Implementation of the proposed method on GPU is executed and experimentally validate its effectiveness with respect to the detection accuracy and computation time. The obtained results demonstrate that the proposed method out-performs nine state-of-the-art methods.
The remainder of this paper is organized as follows:
Section 2 presents the related work.
Section 3 details our proposed BSPG algorithm and GPU acceleration strategies.
Section 4 introduces the data set and experimental settings, as well as providing the experimental results and analysis.
Section 5 discusses the results of the experiments.
Section 6 gives a summary of our method.
5. Discussion
Patch-based methods are well-studied in single-frame infrared small target detection for their reliability. The classical IPI algorithm is a notable example. It transforms the original image into a patch image and leverages the non-local self-similarity of the background to enhance the low-rank property of the patch image. This method allows for effective infrared small target detection through low-rank and sparse decomposition.
In our comparison of small target detection methods, we observed that methods like NIPPS, NRAM, and NOLC aim to improve detection accuracy by enhancing the nuclear norm and l1 norm. However, these methods involve complex matrix decomposition and iterative processes, leading to time-consuming issues. These methods also struggle to differentiate between the edges and the actual targets due to the local sparsity of strong edges. Conversely, SRWS and HLV, with their proposed multi-subspace assumptions and high local variance constraints, generally perform well in most cases. They effectively suppress strong edges but may miss dark and weak targets. Additionally, these methods require complex matrix decomposition, making them time-consuming. RIPT expands the patch model into tensor space, adding to the computational burden as tensors are unfolded and decomposed. While tensor-based methods such as PSTNN, PFA, and logTFNN have accelerated detection somewhat, their effectiveness is limited by the challenges of accurately approximating nuclear norms within tensor models.

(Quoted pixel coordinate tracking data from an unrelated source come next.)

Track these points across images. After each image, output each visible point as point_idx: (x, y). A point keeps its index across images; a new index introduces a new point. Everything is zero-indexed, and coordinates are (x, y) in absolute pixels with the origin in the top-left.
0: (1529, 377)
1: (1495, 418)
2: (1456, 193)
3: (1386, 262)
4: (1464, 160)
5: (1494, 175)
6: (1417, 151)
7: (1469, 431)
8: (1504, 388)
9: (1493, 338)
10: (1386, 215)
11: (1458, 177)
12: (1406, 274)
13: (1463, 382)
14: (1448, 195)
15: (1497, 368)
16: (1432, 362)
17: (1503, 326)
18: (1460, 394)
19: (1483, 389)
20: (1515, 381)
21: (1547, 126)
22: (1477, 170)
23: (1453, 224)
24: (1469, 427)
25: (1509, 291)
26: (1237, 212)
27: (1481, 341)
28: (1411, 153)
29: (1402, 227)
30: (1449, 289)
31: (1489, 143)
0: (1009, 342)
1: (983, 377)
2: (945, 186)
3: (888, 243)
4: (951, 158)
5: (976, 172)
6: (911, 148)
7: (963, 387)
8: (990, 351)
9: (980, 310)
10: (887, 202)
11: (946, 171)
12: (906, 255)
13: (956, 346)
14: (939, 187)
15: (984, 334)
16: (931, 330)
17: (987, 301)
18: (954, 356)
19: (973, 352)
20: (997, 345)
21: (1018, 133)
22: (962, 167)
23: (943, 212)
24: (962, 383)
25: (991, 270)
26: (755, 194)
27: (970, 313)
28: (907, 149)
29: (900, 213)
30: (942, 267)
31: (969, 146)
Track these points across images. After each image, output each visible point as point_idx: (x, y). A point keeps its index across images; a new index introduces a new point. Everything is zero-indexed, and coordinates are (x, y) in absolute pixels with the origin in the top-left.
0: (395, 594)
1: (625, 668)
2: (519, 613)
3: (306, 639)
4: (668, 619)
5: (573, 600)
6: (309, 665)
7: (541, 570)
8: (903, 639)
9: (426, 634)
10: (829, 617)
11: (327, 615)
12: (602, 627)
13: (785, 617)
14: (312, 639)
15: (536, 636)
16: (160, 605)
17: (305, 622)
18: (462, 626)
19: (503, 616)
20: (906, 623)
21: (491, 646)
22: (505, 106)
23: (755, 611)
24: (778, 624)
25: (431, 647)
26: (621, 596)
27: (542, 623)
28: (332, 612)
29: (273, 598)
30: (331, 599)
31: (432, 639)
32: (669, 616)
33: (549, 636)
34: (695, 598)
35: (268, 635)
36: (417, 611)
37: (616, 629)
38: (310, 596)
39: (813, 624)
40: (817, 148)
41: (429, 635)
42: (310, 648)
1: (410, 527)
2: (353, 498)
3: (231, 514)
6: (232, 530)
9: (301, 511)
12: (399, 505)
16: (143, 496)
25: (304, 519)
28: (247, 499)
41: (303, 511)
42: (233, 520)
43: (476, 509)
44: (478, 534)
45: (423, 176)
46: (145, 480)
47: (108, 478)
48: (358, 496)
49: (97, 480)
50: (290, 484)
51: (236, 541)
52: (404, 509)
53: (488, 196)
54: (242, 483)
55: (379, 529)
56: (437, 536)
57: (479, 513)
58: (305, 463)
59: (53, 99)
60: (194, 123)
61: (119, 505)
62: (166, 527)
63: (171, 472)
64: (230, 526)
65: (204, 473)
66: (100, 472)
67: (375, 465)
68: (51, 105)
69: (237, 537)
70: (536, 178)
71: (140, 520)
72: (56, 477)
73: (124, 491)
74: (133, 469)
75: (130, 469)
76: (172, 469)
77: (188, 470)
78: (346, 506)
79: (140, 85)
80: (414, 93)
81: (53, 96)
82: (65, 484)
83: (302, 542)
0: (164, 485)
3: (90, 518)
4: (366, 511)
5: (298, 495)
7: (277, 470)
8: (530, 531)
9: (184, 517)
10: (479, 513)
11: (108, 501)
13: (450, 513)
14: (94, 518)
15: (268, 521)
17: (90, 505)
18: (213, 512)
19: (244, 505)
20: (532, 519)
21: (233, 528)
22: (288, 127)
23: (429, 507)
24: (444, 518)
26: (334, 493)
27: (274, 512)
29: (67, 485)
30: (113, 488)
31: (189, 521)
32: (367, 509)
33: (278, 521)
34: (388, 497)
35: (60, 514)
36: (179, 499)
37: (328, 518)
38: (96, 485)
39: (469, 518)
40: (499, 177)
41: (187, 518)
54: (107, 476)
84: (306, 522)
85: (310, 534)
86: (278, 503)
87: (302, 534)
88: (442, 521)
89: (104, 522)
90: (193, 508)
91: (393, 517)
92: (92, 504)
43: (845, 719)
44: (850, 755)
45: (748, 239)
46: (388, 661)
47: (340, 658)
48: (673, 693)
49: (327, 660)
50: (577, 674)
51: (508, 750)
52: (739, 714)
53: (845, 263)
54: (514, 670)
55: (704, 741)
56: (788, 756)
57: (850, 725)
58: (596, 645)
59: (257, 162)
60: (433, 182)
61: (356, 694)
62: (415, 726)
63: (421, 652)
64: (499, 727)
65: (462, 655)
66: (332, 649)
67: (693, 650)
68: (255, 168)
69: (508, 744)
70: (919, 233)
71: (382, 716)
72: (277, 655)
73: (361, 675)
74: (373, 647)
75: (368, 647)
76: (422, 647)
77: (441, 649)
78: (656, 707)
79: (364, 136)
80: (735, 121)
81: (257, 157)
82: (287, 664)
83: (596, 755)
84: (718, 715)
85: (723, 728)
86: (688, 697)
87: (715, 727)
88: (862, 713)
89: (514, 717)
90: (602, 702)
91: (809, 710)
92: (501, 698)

This paper aims to strike a balance between detection performance and time consumption. To address interference from strong edges, the BSPG method proposed in this paper introduces a novel continuous strategy in the alternating update process of low-rank and sparse components. This allows the model to mitigate the influence of strong edges by preserving more components while updating the low-rank matrix. For algorithm acceleration, a combined approach involving algorithm optimization and hardware enhancement is presented. On the algorithmic front, APSVD is introduced to expedite solving the LRSD problem. On the hardware front, we suggest utilizing GPU multi-thread parallel strategies to accelerate the construction and reconstruction of modules. This is possible as these modules can be decomposed into repetitive and independent subtasks. Visual and quantitative results from experiments demonstrate that our method outperforms other state-of-the-art methods. However, there is still room for improvement in terms of time performance, and in the future, we plan to explore even faster methods.